Dampak Terhadap Ekosistem Startup Indonesia
Kasus ini memberikan efek domino yang signifikan terhadap ekosistem startup di Indonesia, yang sebelumnya menikmati lonjakan minat dari investor lokal dan internasional. Beberapa dampak utama yang terlihat adalah:
Penurunan Kepercayaan Investor
Investor menjadi lebih berhati-hati dalam menyalurkan modal ke startup Indonesia. Banyak pihak kini menuntut transparansi lebih besar dan audit independen yang lebih ketat sebelum berinvestasi. Dalam jangka pendek, hal ini bisa memperlambat pertumbuhan ekosistem startup karena pendanaan menjadi lebih sulit diakses.
Tekanan pada Startup Lain
Startup lain, terutama di sektor teknologi yang memerlukan pendanaan besar, kini menghadapi tekanan untuk membuktikan integritas mereka. Kasus eFishery menjadi pembelajaran mahal tentang pentingnya tata kelola yang baik dan laporan keuangan yang transparan.
Meningkatnya Regulasi dan Pengawasan
Kasus ini mendorong pemerintah dan regulator untuk mengambil tindakan lebih tegas.
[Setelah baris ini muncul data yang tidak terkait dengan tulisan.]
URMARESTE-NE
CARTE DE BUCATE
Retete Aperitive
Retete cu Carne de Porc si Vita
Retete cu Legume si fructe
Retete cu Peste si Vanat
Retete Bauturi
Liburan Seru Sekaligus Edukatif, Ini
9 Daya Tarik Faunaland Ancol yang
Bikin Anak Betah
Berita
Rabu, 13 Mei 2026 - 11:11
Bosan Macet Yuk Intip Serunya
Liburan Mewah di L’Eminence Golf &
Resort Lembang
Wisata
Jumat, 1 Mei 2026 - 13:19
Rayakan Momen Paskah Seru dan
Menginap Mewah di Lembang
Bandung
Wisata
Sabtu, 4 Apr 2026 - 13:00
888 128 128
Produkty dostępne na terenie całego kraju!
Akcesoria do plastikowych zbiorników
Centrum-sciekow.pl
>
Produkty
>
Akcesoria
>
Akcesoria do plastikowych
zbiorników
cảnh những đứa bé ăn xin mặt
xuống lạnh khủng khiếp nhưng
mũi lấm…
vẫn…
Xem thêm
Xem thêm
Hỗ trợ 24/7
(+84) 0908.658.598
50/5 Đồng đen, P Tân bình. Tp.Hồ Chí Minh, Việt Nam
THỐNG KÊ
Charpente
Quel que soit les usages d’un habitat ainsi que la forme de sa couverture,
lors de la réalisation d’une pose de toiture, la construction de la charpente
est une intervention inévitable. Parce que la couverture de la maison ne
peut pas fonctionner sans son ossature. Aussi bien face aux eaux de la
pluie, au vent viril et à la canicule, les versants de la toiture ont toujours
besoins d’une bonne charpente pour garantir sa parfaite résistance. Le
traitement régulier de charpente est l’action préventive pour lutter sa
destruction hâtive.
Regulator kini mempertimbangkan untuk memberlakukan standar akuntansi yang lebih ketat dan pengawasan lebih mendalam terhadap startup yang menerima pendanaan besar.
Penggantian CEO INTERIM
Untuk memulihkan kepercayaan, eFishery telah mengambil sejumlah langkah, termasuk menunjuk Adhy Wibisono sebagai CEO interim. Perusahaan juga berkomitmen untuk menjalani audit independen dan meningkatkan transparansi dalam laporan keuangan mereka. Langkah-langkah ini dirancang untuk membuktikan bahwa eFishery tetap berkomitmen pada misinya, meskipun menghadapi tantangan besar.
Kasus eFishery memberikan pelajaran penting bagi ekosistem startup di Indonesia. Pertama, transparansi dan akuntabilitas harus menjadi prioritas utama dalam menjalankan bisnis. Kedua, investor perlu melakukan due diligence yang lebih ketat untuk memastikan validitas laporan keuangan dan operasional perusahaan. Terakhir, pemerintah dan asosiasi startup perlu bekerja sama untuk menciptakan kerangka kerja yang mendorong tata kelola yang baik.
Meskipun kasus ini menjadi pukulan telak bagi eFishery dan ekosistem startup Indonesia, ada peluang untuk bangkit lebih kuat. Dengan memperbaiki tata kelola, meningkatkan transparansi, dan membangun kembali kepercayaan, startup Indonesia dapat tetap menjadi motor penggerak inovasi dan pertumbuhan ekonomi di Asia Tenggara. eFishery, di tengah semua tantangan ini, memiliki kesempatan untuk menjadi contoh bagaimana perusahaan dapat menghadapi krisis dengan integritas dan keteguhan.